The first gene therapy has been approved for certain patients from four to five years old with Duchenne muscular dystrophy (DMD). Elevidys has been authorised by the US Food and Drug Administration (FDA) for individuals with a confirmed mutation in the DMD gene without a pre-existing medical reason preventing treatment with this therapy.
“Today’s approval addresses an urgent unmet medical need and is an important advancement in the treatment of Duchenne muscular dystrophy,” reported Dr Peter Marks, PhD, Director of the FDA’s Center for Biologics Evaluation and Research.
How does the gene therapy approved for Duchenne muscular dystrophy work?

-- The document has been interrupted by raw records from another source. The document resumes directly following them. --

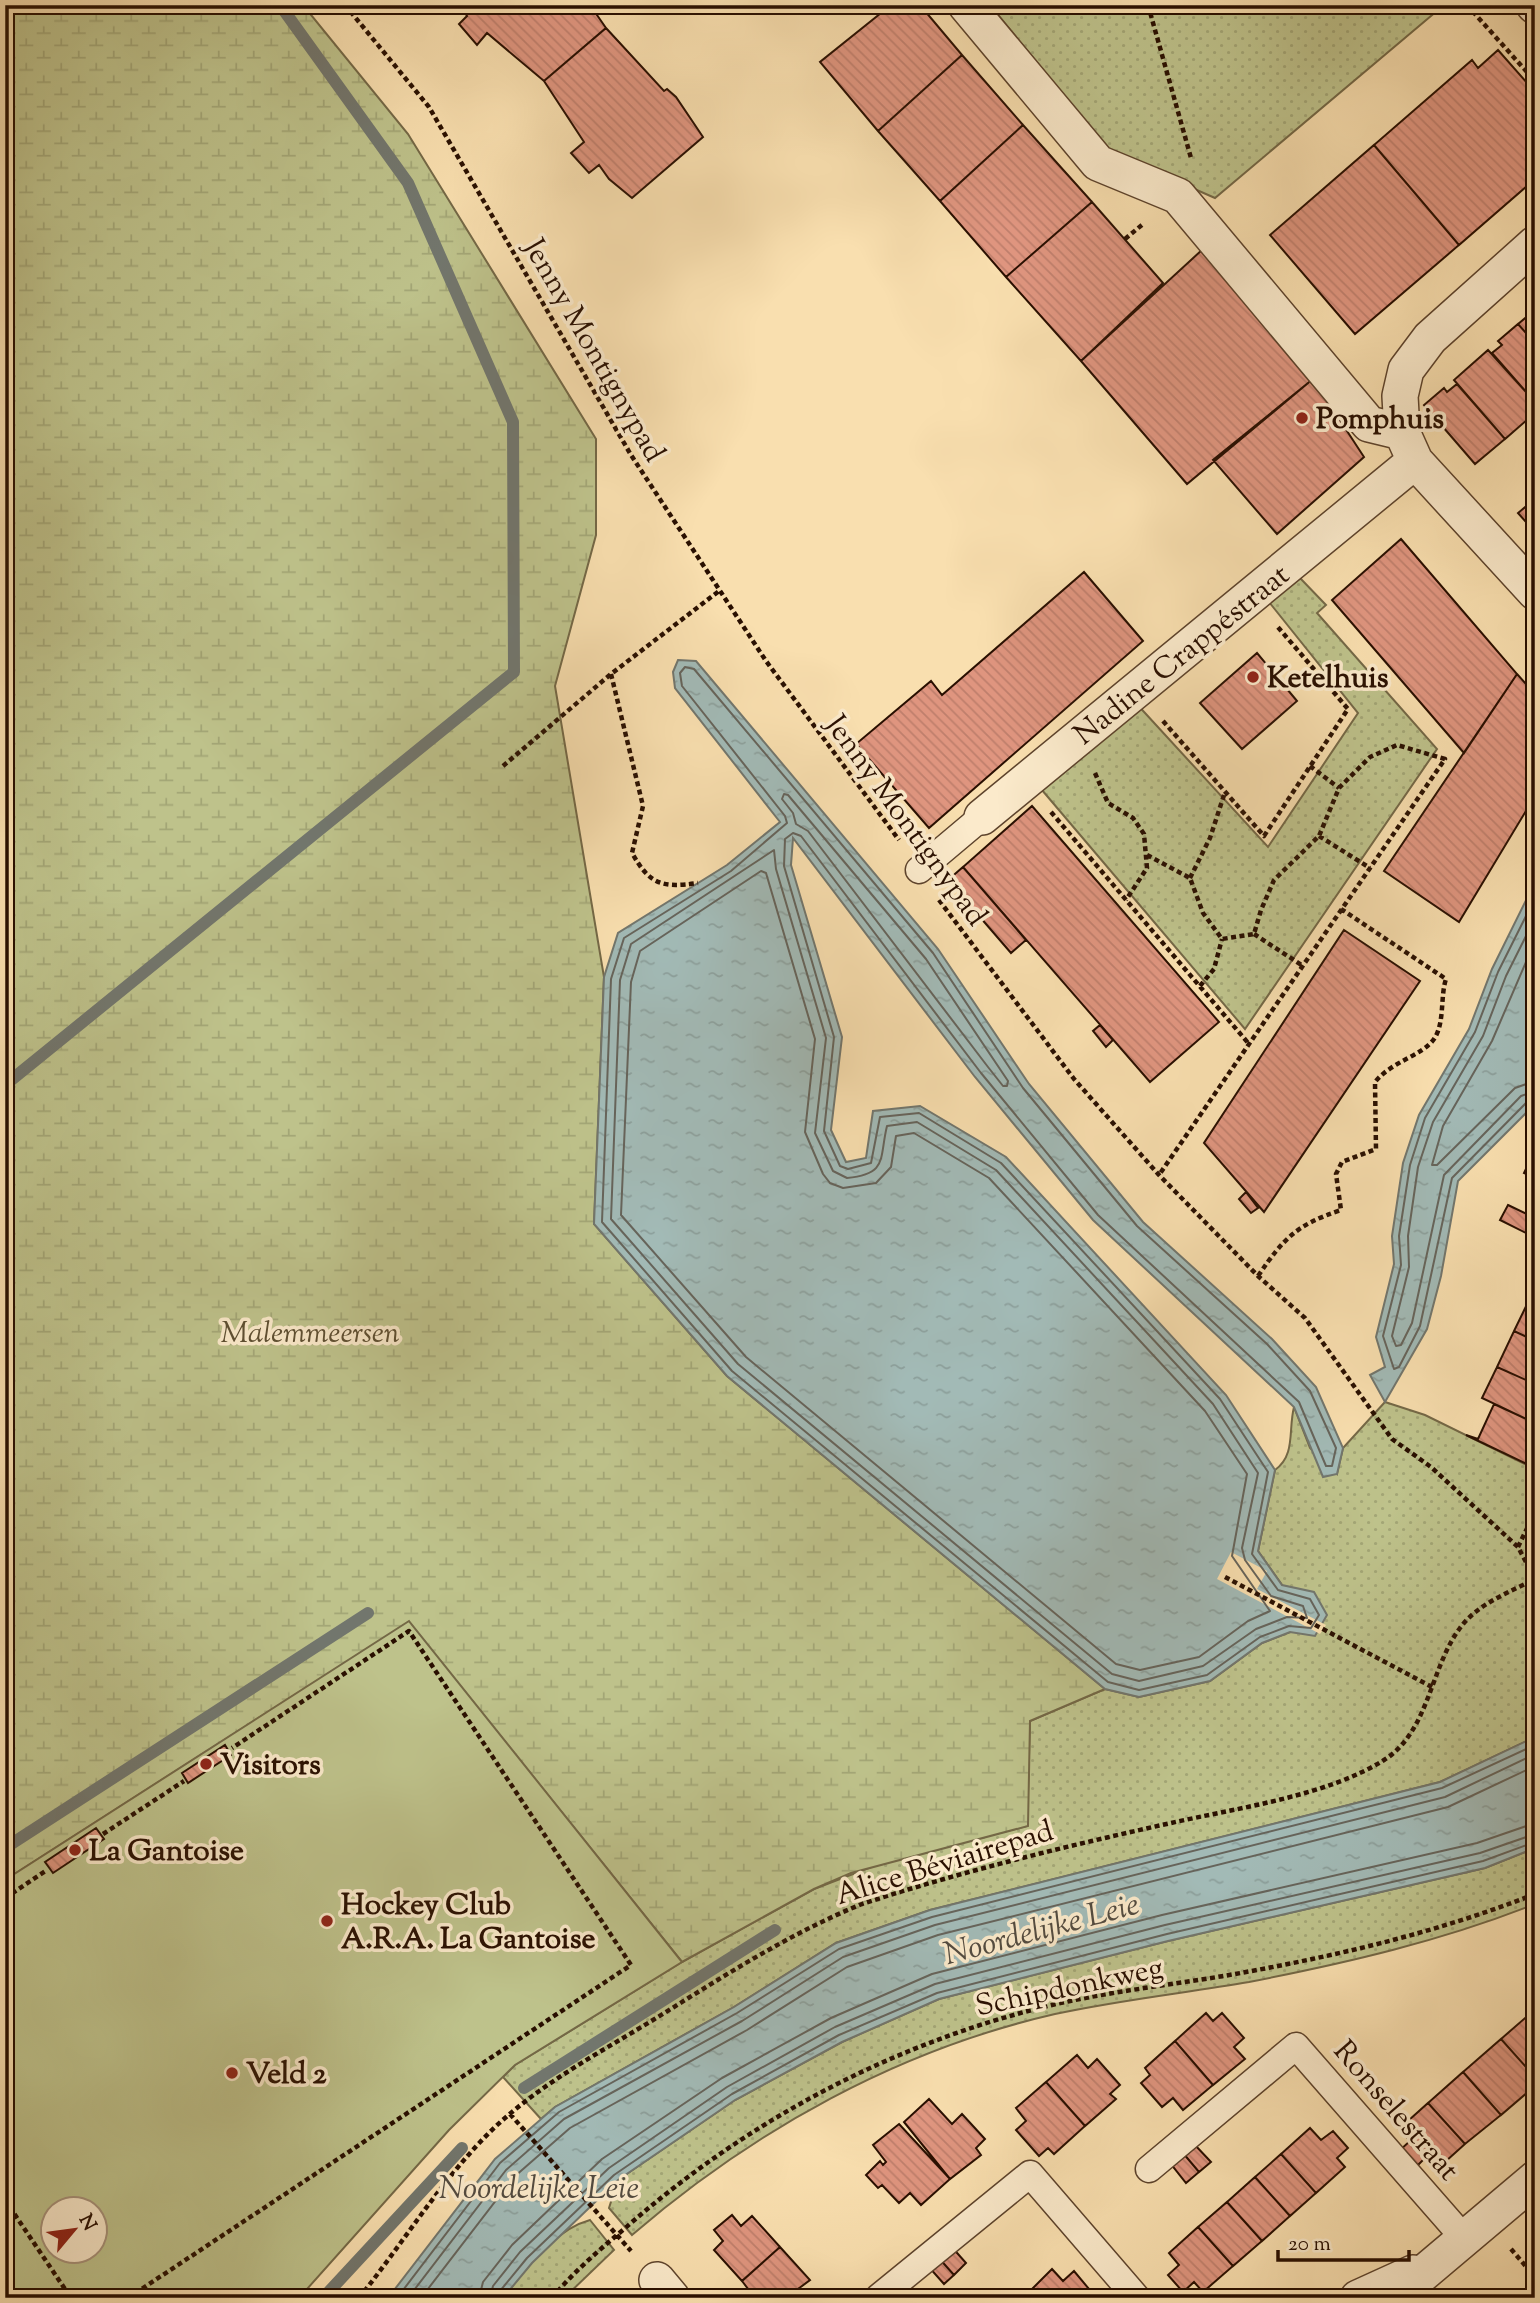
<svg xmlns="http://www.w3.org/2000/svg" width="1540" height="2303" font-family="'Sorts Mill Goudy',serif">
  <defs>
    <pattern id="grass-dots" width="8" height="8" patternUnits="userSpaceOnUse" patternTransform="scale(1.75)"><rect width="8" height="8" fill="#bec28b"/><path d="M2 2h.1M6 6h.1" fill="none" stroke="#a3a676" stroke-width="1.8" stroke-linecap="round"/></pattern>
    <pattern id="wetland-marsh" width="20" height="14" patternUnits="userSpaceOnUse" patternTransform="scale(1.75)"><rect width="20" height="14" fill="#bec28b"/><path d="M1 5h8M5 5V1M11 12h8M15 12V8" fill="none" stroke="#a3a676"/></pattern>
    <pattern id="water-ripples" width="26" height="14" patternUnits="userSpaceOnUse" patternTransform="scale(1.75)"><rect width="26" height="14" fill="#a2bab6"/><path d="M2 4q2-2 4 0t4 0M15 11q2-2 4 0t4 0" fill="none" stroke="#8c9f9b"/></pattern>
    <pattern id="building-back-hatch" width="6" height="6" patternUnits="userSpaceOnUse" patternTransform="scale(1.75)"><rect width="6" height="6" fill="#df957f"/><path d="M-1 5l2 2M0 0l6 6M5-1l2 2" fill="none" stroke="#bf7f6c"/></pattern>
  </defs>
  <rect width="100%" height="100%" fill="#f9dfaf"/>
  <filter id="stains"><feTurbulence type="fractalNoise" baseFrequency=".00286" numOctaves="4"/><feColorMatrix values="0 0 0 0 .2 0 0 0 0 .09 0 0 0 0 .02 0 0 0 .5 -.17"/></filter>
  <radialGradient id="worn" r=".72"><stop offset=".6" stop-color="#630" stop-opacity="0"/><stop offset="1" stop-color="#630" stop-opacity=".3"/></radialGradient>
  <path fill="url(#grass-dots)" stroke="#746846" stroke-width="2" d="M990,5H1444L1215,198L1110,152Z
    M1300,578L1326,605L1317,613L1437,749L1245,1029L1036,783L1134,701L1268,847L1358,713L1269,602Z
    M1385,1402L1425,1415L1535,1469V1737L1440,1782L930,1910L836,1943L734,2007L555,2107L541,2119L503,2077L515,2065L682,1962L814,1889L887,1861L1027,1826L1030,1721L1105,1689L1139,1697L1210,1681L1262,1643L1290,1632L1282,1585L1258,1551L1275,1470C1296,1455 1288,1430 1294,1407L1310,1448L1337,1474L1343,1448Z
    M1535,1848V1904C1442,1941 1346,1963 1249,1982C1185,1993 1119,2000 1055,2014C898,2050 754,2130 632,2235L609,2208L618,2180L735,2100L842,2042L939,1999L1168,1941L1485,1868Z
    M590,2220L614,2250L564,2298H503C527,2268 553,2230 590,2220Z"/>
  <path fill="url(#wetland-marsh)" stroke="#746846" stroke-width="2" d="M5,5H303L408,134L596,439V535L555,686L604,977L594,1224L727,1376L1105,1689L1030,1721L1028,1826L851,1873L814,1889L682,1962L409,1622L5,1880Z"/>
  <path fill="#bec28b" stroke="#746846" stroke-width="2" fill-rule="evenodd" d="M409,1621L682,1962L515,2065L449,2130L299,2298H5V1880ZM52,2208H94V2250H52Z"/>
  <path fill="url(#water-ripples)" stroke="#72766d" stroke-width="2" d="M678,660L696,661L938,949L1029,1084L1143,1222L1272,1339L1316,1387L1343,1448L1337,1474L1323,1477L1294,1407L1093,1220L975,1077L793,838L791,865L842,1037L831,1130L846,1162L866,1158L873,1111L920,1106L1006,1157L1226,1395L1275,1470L1258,1551L1282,1585L1314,1592L1327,1615L1315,1636L1290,1632L1262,1643L1210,1681L1139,1697L1105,1689L727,1376L594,1224L604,977L618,933L727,865L780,822L675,688L673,672Z
    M1535,882V1104L1458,1181L1441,1276L1427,1329L1385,1402L1370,1375L1385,1367L1376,1337L1394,1264L1392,1236L1403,1163L1419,1115L1469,1029L1492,969Z
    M1535,1737V1848L1485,1868L1168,1941L939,1999L842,2042L735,2100L618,2180L532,2263L503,2298H388L495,2159L555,2107L734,2007L836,1943L930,1910L1440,1782Z"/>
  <path fill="#f9dfaf" d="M1231,1552L1267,1571L1257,1589L1326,1625L1320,1634L1217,1579Z"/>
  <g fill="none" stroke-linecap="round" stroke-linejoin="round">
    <path stroke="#66645b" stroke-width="2" d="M685,667L694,669L933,953L1023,1088L1137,1226L1267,1344L1310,1391L1336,1448L1332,1466H1326L1299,1402L1098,1215L981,1073L801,836L793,833L785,839L784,866L834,1037L824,1131L840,1166L848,1169L871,1163L880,1117L919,1113L1001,1163L1220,1399L1268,1472L1252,1554L1278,1590L1310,1599L1319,1615L1311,1628L1289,1626L1260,1637L1207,1675L1139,1690L1108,1682L732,1371L602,1222L611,979L624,938L731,871L787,823L785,816L682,686L680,673Z
      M784,794L788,795L926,959L1008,1081L1007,1086H1003L988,1067L808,831L796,824L793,813L782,799Z
      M774,850L776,869L826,1038L815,1133L833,1171L847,1178C888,1174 879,1159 887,1126L917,1122L996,1170L1213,1404L1258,1473L1242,1548L1245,1560L1271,1596L1303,1606L1307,1618L1287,1617L1256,1629L1203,1666L1139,1681L1112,1674L738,1364L611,1219L620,980L631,944Z
      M761,871L766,873L815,1039L805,1132L823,1174L830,1183L843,1188L876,1183L891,1167L896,1136L914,1133L989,1178L1205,1411L1247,1474L1232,1556L1270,1611L1248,1621L1199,1657L1140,1670L1116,1664L746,1357L621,1215L631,982L640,951Z
      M1535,898L1498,972L1475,1032L1425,1118L1410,1165L1399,1236L1401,1265L1383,1336L1394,1369L1399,1367L1420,1326L1452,1178L1527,1102L1535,1100
      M1535,918L1506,976L1483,1036L1433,1122L1418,1167L1408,1236L1409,1267L1392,1336L1396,1346L1401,1345L1412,1323L1444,1175L1521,1096L1535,1091
      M1535,941L1492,1041L1443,1126L1432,1165H1437L1515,1088L1535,1081
      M397,2298L500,2163L559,2112L737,2013L839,1949L932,1917L1442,1788L1535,1745
      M408,2298L506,2170L564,2119L742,2021L843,1957L935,1925L1445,1797L1535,1754
      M421,2298L514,2177L570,2128L747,2030L847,1967L938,1935L1448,1807L1535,1766
      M479,2298L483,2282L512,2245L602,2159L722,2078L831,2018L932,1974L1162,1915L1477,1843L1535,1823
      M490,2298L493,2286L520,2252L609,2168L727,2087L835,2027L935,1984L1165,1925L1480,1853L1535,1834
      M498,2298L500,2291L527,2258L614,2175L732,2094L839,2035L937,1993L1167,1934L1483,1861L1535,1842"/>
    <path stroke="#72766d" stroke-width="12" d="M5,1085L514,672L513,422L408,183L280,5
      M5,1848L368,1613
      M524,2088L775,1930
      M323,2298L462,2148"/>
  </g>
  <path fill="url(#building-back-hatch)" stroke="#290f00" stroke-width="2" d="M460,5H590L606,28L544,81L487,33L477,45L459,24L467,16Z
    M891,5H920L962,55L878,131L820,62Z
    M606,28L664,91L667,89L676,97L703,137L632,198L609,179L599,165L589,173L571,153L584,142L544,81Z
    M1498,50L1535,92V179L1459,245L1374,145L1472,60L1478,68Z
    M962,55L1023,125L940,201L878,131Z
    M1023,125L1092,202L1006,277L940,201Z
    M1374,145L1459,245L1355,334L1270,235Z
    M1092,202L1163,283L1081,361L1006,277Z
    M1203,249L1313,379L1187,484L1081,361Z
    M1535,310V343L1518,324Z
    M1518,324L1535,343V402L1492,353L1502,345L1498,341Z
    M1488,350L1535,402V413L1505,439L1454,380Z
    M1313,379L1364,457L1277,534L1213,460Z
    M1457,384L1505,439L1475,464L1424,405L1444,388L1447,392Z
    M1535,499V532L1518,513Z
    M1401,539L1517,674L1464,753L1332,600Z
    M1084,572L1143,641L929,828L856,744L931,681L942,695Z
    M1257,653L1297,701L1242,749L1200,703Z
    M1517,674L1535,694V796L1459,922L1384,871Z
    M1032,806L1219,1022L1150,1082L963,867Z
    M963,867L1026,940L1011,953L948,880Z
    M1344,930L1420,981L1264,1212L1204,1143Z
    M1100,1025L1113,1040L1106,1047L1093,1031Z
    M1535,1150V1178L1524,1173Z
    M1246,1192L1258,1208L1251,1213L1239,1199Z
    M1508,1205L1533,1217L1526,1233L1500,1220Z
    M1534,1290H1535V1341L1514,1331Z
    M1514,1331L1535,1341V1384L1497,1367Z
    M1497,1367L1535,1384V1423L1482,1398Z
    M1494,1404L1535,1423V1468L1466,1435L1478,1439Z
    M225,1745L231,1755L188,1783L182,1773Z
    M96,1828L104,1839L53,1873L45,1862Z
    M1532,2012L1535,2016V2077L1501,2039Z
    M1206,2013L1213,2021L1222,2013L1244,2038L1234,2047L1245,2059L1213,2085L1175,2041Z
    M1501,2039L1535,2077V2086L1501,2115L1463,2072Z
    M1175,2041L1213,2085L1183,2110L1173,2098L1162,2107L1141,2083L1150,2075L1145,2068Z
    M1077,2055L1088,2068L1097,2059L1120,2085L1110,2094L1116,2099L1085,2126L1046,2082Z
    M1463,2072L1501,2115L1465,2144L1428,2103Z
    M1046,2082L1085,2126L1054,2154L1048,2148L1039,2156L1016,2130L1026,2121L1016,2108Z
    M929,2099L952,2124L962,2114L985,2139L976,2148L981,2155L950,2179L904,2122Z
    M1428,2103L1465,2144L1436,2170L1425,2158L1415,2168L1399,2151L1410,2141L1399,2129Z
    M899,2124L950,2179L921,2205L910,2193L899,2203L882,2185L878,2188L866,2175L880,2161L883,2165L886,2162L873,2145Z
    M1310,2128L1321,2140L1333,2131L1348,2148L1337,2158L1345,2167L1316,2193L1281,2154Z
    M1194,2144L1211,2162L1199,2172L1183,2153Z
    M1183,2153L1199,2172L1186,2183L1171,2164Z
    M1281,2154L1316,2193L1290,2216L1255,2177Z
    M1255,2177L1290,2216L1262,2241L1227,2202Z
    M1227,2202L1262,2241L1233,2266L1198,2227Z
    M732,2215L741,2226L752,2216L780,2247L742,2281L714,2250L723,2241L714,2230Z
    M1198,2227L1233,2266L1203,2292L1194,2282L1183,2292L1168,2275L1179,2265L1169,2253Z
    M950,2245L966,2263L954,2275L937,2256Z
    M780,2247L810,2280L798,2289L805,2298H755L742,2281Z
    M937,2256L954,2275L944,2284L928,2266Z
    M1052,2269L1063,2281L1074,2271L1089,2289L1079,2298H1023Z"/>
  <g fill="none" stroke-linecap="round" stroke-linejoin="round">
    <g stroke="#5d432c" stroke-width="29">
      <path id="pedestrian" d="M919,870L982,817
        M1149,2169L1296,2046L1463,2237
        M879,2297L1030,2174L1137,2298"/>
    </g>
    <g stroke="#5d432c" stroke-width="38">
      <path id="minor" d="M966,5L1098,163L1178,196L1369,424L1402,432
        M1534,5L1535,6
        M1535,244L1430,338L1406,370L1400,396L1402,432L1415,461L1535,592
        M982,817L1415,461
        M657,2280L672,2298
        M1358,2298L1413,2273
        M1394,2298L1535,2179"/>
    </g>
    <path stroke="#290f00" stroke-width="4.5" stroke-dasharray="5 3.5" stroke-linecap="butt" d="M345,5L429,107L631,455L766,661L899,840
      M1148,5L1191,158
      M1467,5L1535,81
      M1125,239L1143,224
      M611,674L643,806L632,853C650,885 662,888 698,883
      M1163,721L1264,836L1348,709L1277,626
      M503,766L611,674L719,591
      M1310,766L1339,788
      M1095,773L1108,803L1133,818L1144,834L1147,868L1126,900
      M1051,812L1249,1044
      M1319,836L1370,868
      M1147,855L1190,878L1203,913L1222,939L1254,934L1261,910L1274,880L1319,836L1339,788L1370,757L1397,745L1445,759L1159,1175
      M1190,878L1210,838L1225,792
      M939,900L1074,1079L1159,1175L1258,1276L1305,1318L1392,1439L1431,1467L1518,1547L1535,1579
      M1254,934L1303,966
      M1200,986L1214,969L1222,939
      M1258,1276C1284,1238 1296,1225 1341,1210L1336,1174L1342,1162L1376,1149L1375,1082C1392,1061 1422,1056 1434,1039C1445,1023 1440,997 1446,979L1341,909
      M1518,1547L1535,1512
      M1225,1577L1432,1687
      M103,1834L184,1781
      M5,1898L47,1870
      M510,2114L631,2251
      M5,2200L71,2298
      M1511,2249L1535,2277
      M128,2298L631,1965L409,1631L232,1748
      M359,2298C404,2242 443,2177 495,2127C542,2083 599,2053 653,2020C721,1978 788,1934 862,1904C963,1871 1067,1846 1171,1823C1237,1808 1327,1796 1384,1760C1429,1732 1430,1668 1460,1628C1477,1604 1510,1592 1535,1579
      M552,2298C575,2270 603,2247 631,2223C752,2118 896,2042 1052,2005C1116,1990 1182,1984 1246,1972C1345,1954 1441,1931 1535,1894"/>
    <use href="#pedestrian" stroke="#fbeacb" stroke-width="26"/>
    <use href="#minor" stroke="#fbeacb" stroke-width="35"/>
  </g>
  <g fill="#8f2418" stroke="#fbeacb" stroke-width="2.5">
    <circle cx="1302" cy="418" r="7"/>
    <circle cx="1253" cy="677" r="7"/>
    <circle cx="206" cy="1764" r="7"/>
    <circle cx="75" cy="1850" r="7"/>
    <circle cx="327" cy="1921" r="7"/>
    <circle cx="232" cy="2073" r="7"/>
  </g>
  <g text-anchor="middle" stroke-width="7" stroke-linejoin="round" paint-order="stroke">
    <g font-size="30" fill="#290f00" stroke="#fbeacb">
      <text transform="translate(595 350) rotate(60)" y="10">Jenny Montignypad</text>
      <text transform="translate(1181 654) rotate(-39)" y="10">Nadine Crappéstraat</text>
      <text transform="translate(907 820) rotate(54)" y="10">Jenny Montignypad</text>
      <text transform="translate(944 1862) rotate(-17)" y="10">Alice Béviairepad</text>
      <text transform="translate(1069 1986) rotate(-12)" y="10">Schipdonkweg</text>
      <text transform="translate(1397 2110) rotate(49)" y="10">Ronselestraat</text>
    </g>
    <g font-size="30" font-weight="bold" fill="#290f00" stroke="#fbeacb" text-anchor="start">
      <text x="1316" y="428">Pomphuis</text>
      <text x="1267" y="687">Ketelhuis</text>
      <text x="220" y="1774">Visitors</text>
      <text x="89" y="1860">La Gantoise</text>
      <text x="341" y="1914">Hockey Club<tspan x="341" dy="34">A.R.A. La Gantoise</tspan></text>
      <text x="246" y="2083">Veld 2</text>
    </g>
    <g font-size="30" font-style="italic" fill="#5d4e31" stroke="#fbeacb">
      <text x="310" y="1342">Malemmeersen</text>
    </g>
    <g font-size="32" font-style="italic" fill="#534b40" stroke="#fbeacb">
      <text transform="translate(1041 1928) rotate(-15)" y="11">Noordelijke Leie</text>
      <text x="539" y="2198">Noordelijke Leie</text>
    </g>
  </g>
  <rect width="1540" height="2303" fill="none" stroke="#f9dfaf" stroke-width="28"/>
  <rect x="7" y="7" width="1526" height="2289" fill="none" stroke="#290f00" stroke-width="3.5"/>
  <rect x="14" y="14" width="1512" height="2275" fill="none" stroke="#290f00" stroke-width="2"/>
  <g transform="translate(74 2230) rotate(61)"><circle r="33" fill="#fbeacb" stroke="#a7927a" stroke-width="2"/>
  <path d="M0-5L12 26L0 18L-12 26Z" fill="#8f2418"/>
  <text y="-10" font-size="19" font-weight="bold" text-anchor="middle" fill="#290f00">N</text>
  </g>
  <path d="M1278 2250v10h131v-10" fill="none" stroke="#290f00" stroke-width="3.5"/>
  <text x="1288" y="2250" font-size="21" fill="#290f00" stroke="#fbeacb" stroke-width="5" paint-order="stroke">20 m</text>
  <rect width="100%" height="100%" filter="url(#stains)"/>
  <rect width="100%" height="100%" fill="url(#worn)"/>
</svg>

The recombinant gene therapy delivers a gene into the body, leading to production of Elevidys micro-dystrophin, a shortened protein (138 kDa, compared to the 427 kDa dystrophin protein of normal muscle cells) that contains selected domains of the dystrophin protein present in normal muscle cells.
Elevidys is administered as a single intravenous dose.
Most treatment approaches currently address the disease symptoms, not the underlying genetic cause. Typical treatments include corticosteroid medications to slow down the progression of muscle weakness, and antisense oligonucleotides (ASOs), which facilitate exon skipping for specific DMD gene mutations. However, the ASOs can only address a minority of the gene mutations and require repeated administration.
What led to the FDA’s approval of Elevidys?
This gene therapy was granted accelerated approval to Sarepta Therapeutics, based on an evaluation of data submitted by the sponsor.
A clinical trial established that Elevidys increased the expression of the Elevidys micro-dystrophin protein observed in Elevidys-treated individuals aged patients four to five years old with DMD.
The FDA concluded that an increase in expression of Elevidys micro-dystrophin is reasonably likely to predict clinical benefit in this indication”
The FDA concluded that the data showed an increase in expression of Elevidys micro-dystrophin is reasonably likely to predict clinical benefit in this indication, in patients without significant pre-existing antibody titers against the AAV rh74 vector or have other contraindications based on the inclusion criteria of the clinical trials.
In part 1 of the study, patients were treated with either Elevidys or placebo and followed for 48 weeks. Part 2 involved individuals receiving placebo during part 1 treated with Elevidys. Individuals treated with Elevidys during part 1 received a placebo. All patients were followed for an additional 48 weeks.
Specifically, the study is designed to assess whether Elevidys improves physical function and mobility in ambulatory DMD patients with a confirmed mutation in the DMD gene.
The FDA requires the study to confirm the gene therapy’s clinical benefit. A clinical benefit of Elevidys, including improved motor function, has not been established. At present, the trial is ongoing.